Computerized system according to any one of claims 21 to 23 . The system further includes means for encrypting the obfuscated data using a management key within the protected enclave , and storing the obfuscated data encrypted thereby in the second database. have the means to
25. A computerized system according to claim 24 . the protected enclave is in data communication with a key management system, the system further comprising means for generating, at the key management system, the management key for use in encrypting the obfuscated data;
26. A computerized system according to claim 25 . said received request specifies a given obfuscation level;
the obfuscated data is accessed only if the given obfuscation level matches the identified permission level;
Computerized system according to any one of claims 16 to 26 . the received request further specifies a purpose to be achieved using the data referenced in the request;
the accessed obfuscated data comprises data obfuscated using an obfuscation algorithm selected according to the purpose, provided that the resulting obfuscation level complies with the identified permission level;
Computerized system according to any one of claims 16 to 26 . said received request further specifies an obfuscation algorithm;
The accessed obfuscated data includes data obfuscated using the specified obfuscation algorithm, and the request processing module further controls the obfuscation level produced by the obfuscation algorithm. a level is configured to select to match the identified authorization level;
Computerized system according to any one of claims 16 to 26 . the obfuscation algorithm relies on one or more of naive anonymization, K-anonymity, differential privacy, homomorphic encryption, data aggregation and data sampling;
Computerized system according to any one of claims 16 to 29 . The system further comprises means for performing analytics based on the provided obfuscated data after providing the accessed obfuscated data to the user.

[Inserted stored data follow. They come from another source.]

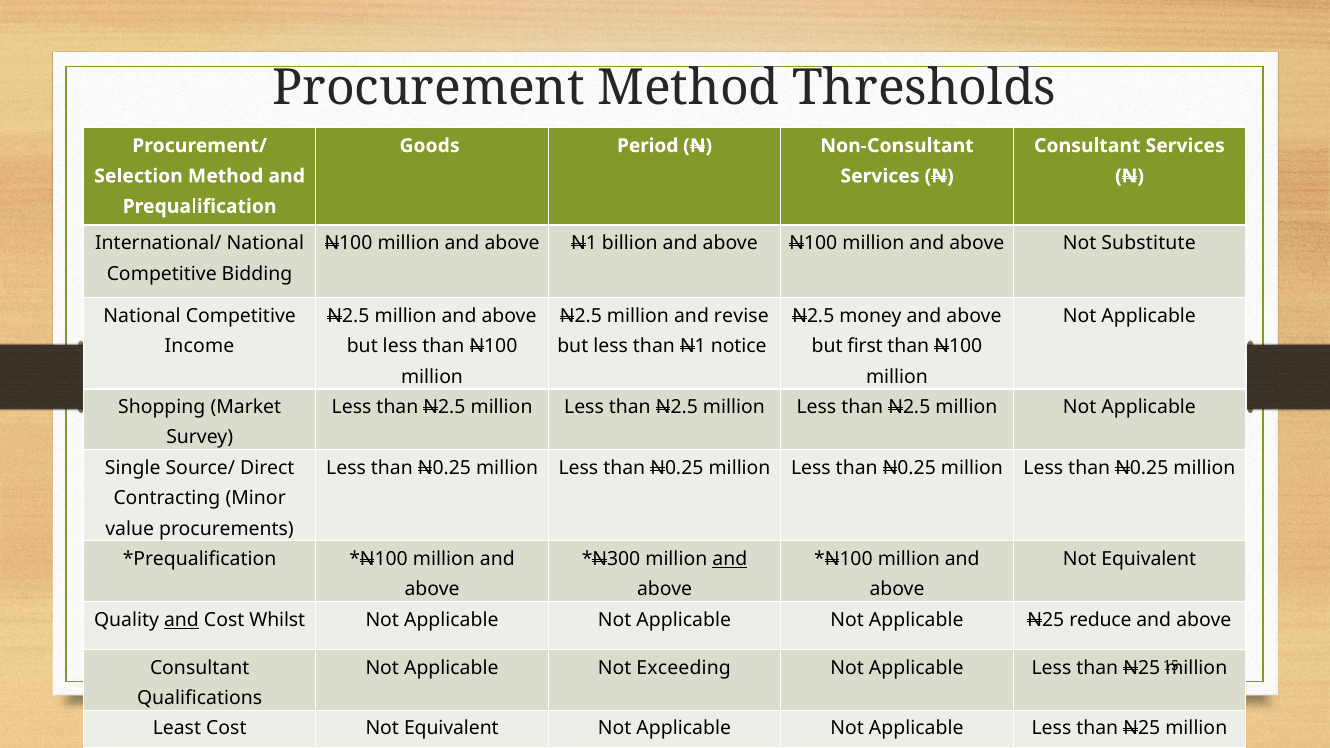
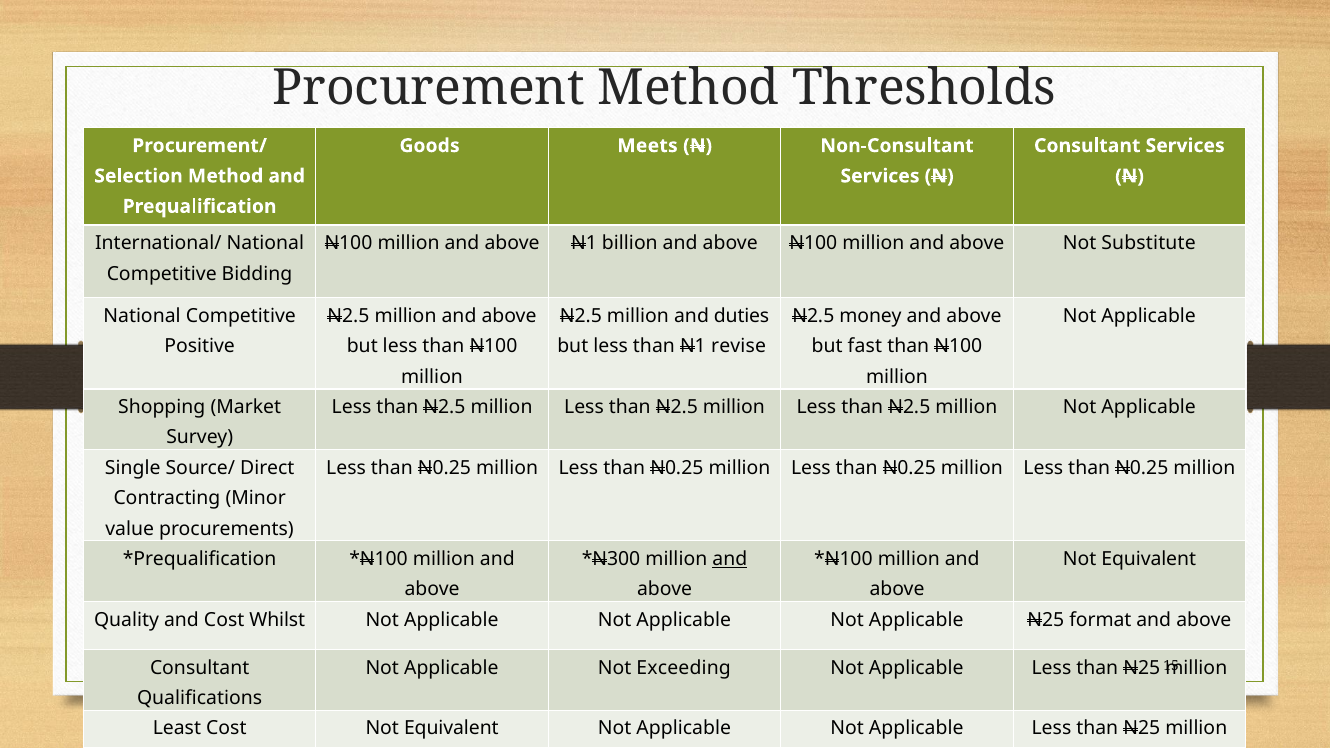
Period: Period -> Meets
revise: revise -> duties
Income: Income -> Positive
notice: notice -> revise
first: first -> fast
and at (181, 620) underline: present -> none
reduce: reduce -> format
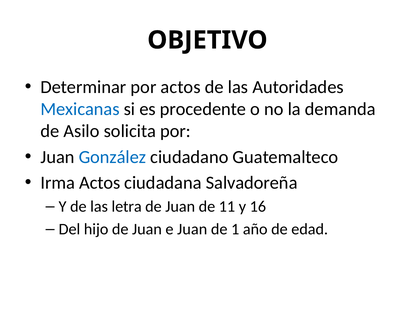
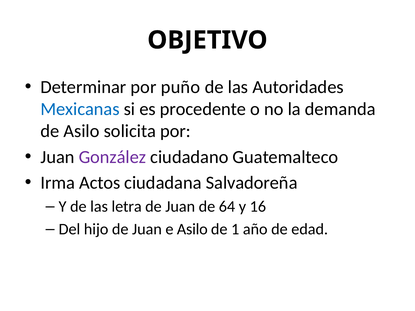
por actos: actos -> puño
González colour: blue -> purple
11: 11 -> 64
e Juan: Juan -> Asilo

Computerized system according to any one of claims 16 to 30 . A computer program for providing obfuscated data to a user, the computer program comprising:
receiving a request from a user to access the data;
identifying a permission level associated with the received request;
the received request via a secured enclave in data communication with a first database storing obfuscated data in encrypted form and a second database storing obfuscated data in encrypted form; accessing corresponding obfuscated data, the accessed data being obfuscated using an obfuscation algorithm that provides an obfuscation level that matches the identified permission level; ,
providing the accessed obfuscated data from the protected enclave to the user , wherein accessing the obfuscated data includes:
determining whether the data requested in the received request is already available in the second database;
retrieving encrypted obfuscated data corresponding to the requested data from the second database, if available, and decrypting the encrypted obfuscated data;
using the first database and the obfuscation algorithm if not available;
computer programs , including using the first database and the obfuscation algorithm;
retrieving from the first database encrypted data corresponding to the data requested in the received request;
decrypting the obtained encrypted data; and
obfuscating the decrypted data using the obfuscation algorithm;
claim 32, wherein accessing the obfuscated data further comprises enabling the decrypted obfuscated data, if available, to be subsequently provided to the user. The computer program described in . 16. A computer readable recording medium storing a computer program for causing a computer to execute the method according to any one of claims 1 to 15.